The requirements of fairness are flexible and fact specific. Legal history places huge importance on oral argument and, in our view, with good reason. Over 20 years ago, Lord Justice Laws recognised “oral argument is perhaps the most powerful force there is, in our legal process, to promote a change of mind.” Further, in R (H) v Secretary of State for Justice [2008] EWHC 2590 (Admin), Cranston J summarised the legal position in respect of oral hearings as follows:
Procedural fairness sometimes demands an oral hearing. There can be greater confidence with an oral hearing that the relevant standards have been properly applied and that the facts on which the decision is based are accurate. The oral hearing also gives the person affected by the decision the opportunity to tailor the arguments to the concerns of the decision maker.
Another concern is the matter of mutual respect for the Gambling Commission and the applicant/licensee with the latter’s perception of the process being central, as acknowledged in Osborn v Parole Board [2013] UKSC 61, in which Lord Reid referred to the principle that:
…justice is intuitively understood to require a procedure which pays due respect to persons whose rights are significantly affected by decisions taken in the exercise of administrative or judicial functions. Respect entails that such persons ought to be able to participate in the procedure by which the decision is made, provided they have something to say which is relevant to the decision to be taken.
We feel strongly that the Gambling Commission’s proposals do not conform to the necessary standards of fairness. The proposed barrier should therefore be removed, and the policy should simply say that an oral hearing can be chosen on request. This will address the Gambling Commission’s main reason for the proposed change whilst still enabling those who want one, a fair hearing.
The consultation cites the stress that the unrepresented applicants/licensees experience in attending hearings as a reason for changing the default to paper decisions. However, there is no mention of how many of the 12 requests, to the Regulatory Panel, last year were unrepresented.

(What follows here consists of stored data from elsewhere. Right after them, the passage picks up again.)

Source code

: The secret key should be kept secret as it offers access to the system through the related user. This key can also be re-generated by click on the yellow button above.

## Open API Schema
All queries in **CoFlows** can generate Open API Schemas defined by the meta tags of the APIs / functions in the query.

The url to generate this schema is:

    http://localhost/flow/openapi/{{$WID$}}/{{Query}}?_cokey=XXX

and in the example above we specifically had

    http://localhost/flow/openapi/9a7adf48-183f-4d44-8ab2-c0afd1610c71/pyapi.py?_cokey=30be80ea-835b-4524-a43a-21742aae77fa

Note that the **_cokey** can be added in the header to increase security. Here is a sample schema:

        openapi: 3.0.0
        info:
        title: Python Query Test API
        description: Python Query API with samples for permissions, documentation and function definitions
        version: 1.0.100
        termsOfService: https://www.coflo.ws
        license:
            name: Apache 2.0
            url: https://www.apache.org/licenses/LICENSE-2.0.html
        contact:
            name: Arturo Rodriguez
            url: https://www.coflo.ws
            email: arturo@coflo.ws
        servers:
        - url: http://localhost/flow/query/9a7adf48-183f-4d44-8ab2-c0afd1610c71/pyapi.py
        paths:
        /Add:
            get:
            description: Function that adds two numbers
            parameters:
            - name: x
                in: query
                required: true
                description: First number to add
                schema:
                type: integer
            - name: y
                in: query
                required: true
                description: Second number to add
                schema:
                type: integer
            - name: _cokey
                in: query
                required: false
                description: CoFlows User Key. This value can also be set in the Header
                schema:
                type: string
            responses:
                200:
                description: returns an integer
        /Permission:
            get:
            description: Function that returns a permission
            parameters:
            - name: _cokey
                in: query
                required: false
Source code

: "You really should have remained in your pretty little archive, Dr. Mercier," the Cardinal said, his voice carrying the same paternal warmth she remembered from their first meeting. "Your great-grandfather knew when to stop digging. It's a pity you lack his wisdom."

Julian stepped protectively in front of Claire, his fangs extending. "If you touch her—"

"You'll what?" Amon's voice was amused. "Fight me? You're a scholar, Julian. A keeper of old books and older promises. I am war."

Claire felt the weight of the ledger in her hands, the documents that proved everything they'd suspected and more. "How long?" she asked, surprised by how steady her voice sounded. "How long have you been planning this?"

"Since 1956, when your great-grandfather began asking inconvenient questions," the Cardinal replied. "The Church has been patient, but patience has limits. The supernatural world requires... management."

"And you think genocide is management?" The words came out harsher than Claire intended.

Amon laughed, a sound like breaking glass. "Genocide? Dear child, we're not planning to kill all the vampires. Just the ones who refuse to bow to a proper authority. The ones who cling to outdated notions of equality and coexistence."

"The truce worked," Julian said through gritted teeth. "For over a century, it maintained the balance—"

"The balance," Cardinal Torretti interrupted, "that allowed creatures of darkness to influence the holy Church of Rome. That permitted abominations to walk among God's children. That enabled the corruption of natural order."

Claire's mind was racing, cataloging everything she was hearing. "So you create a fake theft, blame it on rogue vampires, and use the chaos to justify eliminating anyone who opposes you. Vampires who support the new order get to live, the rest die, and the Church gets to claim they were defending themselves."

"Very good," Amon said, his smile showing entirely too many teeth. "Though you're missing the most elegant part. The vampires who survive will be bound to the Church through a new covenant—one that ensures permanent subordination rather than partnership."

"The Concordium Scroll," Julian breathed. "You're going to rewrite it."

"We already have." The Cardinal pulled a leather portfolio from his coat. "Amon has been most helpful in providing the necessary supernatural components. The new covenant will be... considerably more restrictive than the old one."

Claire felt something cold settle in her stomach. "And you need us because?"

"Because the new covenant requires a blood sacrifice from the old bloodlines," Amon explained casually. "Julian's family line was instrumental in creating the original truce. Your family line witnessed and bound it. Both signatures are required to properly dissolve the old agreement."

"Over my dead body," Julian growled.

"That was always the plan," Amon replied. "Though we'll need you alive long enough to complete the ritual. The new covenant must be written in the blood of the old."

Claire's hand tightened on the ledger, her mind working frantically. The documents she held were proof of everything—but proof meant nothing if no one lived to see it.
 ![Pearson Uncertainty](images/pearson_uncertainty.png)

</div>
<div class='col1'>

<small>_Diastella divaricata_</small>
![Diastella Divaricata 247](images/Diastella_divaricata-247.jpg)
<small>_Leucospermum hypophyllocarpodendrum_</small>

The Consultation is silent (no doubt, intentionally) on the introduction of a policy dealing with unrepresented parties.
Concluding thoughts
It is undeniable that the Gambling Commission is a very powerful regulator. How many other UK regulatory authorities can impose limitless fines, commence criminal proceedings and decide to close multi-million pound businesses?
It appears that the Gambling Commission’s primary focus is to cut costs. Inevitably, good decisions will not be made in the public interest, nor will those decisions be made following a fair process. The new proposals will have a far bigger negative impact than announced changes in 2021, which will be implemented at the same time (as amended). The only possible – dim – glimmer of hope is that decisions will or should be quicker. However, if those decisions are of poor quality and unfair, it means that they will be more routinely appealed to the First-tier Tribunal, which will be lengthy, uncertain and expensive. Therefore, any possible benefit gained from quicker decisions will be more than outweighed by the drawbacks.
If we look at the regulatory landscape, the Gambling Commission is proposing to make these significant changes at the same time as it is escalating fines and sanctions.
Effective regulation requires effective accountability, and it seems to us that the Gambling Commission is removing a weakening mechanism which holds the regulator to account for its own policies and procedures and the law.
In conclusion, and repeating the final words from my May 2020 blog, the proposed changes do not offer a practical vision for adjudication that is consistent with good regulatory and legal practice. There is nothing to suggest that fairness has been a consideration. The only consideration appears to be about saving cost, time for the Gambling Commission and Commissioners, and speeding up the process. In doing so, the duty to act fairly has been compromised.
Respond to the consultation
We strongly encourage industry and its stakeholders to respond to the consultation, which closes on 18 October 2023.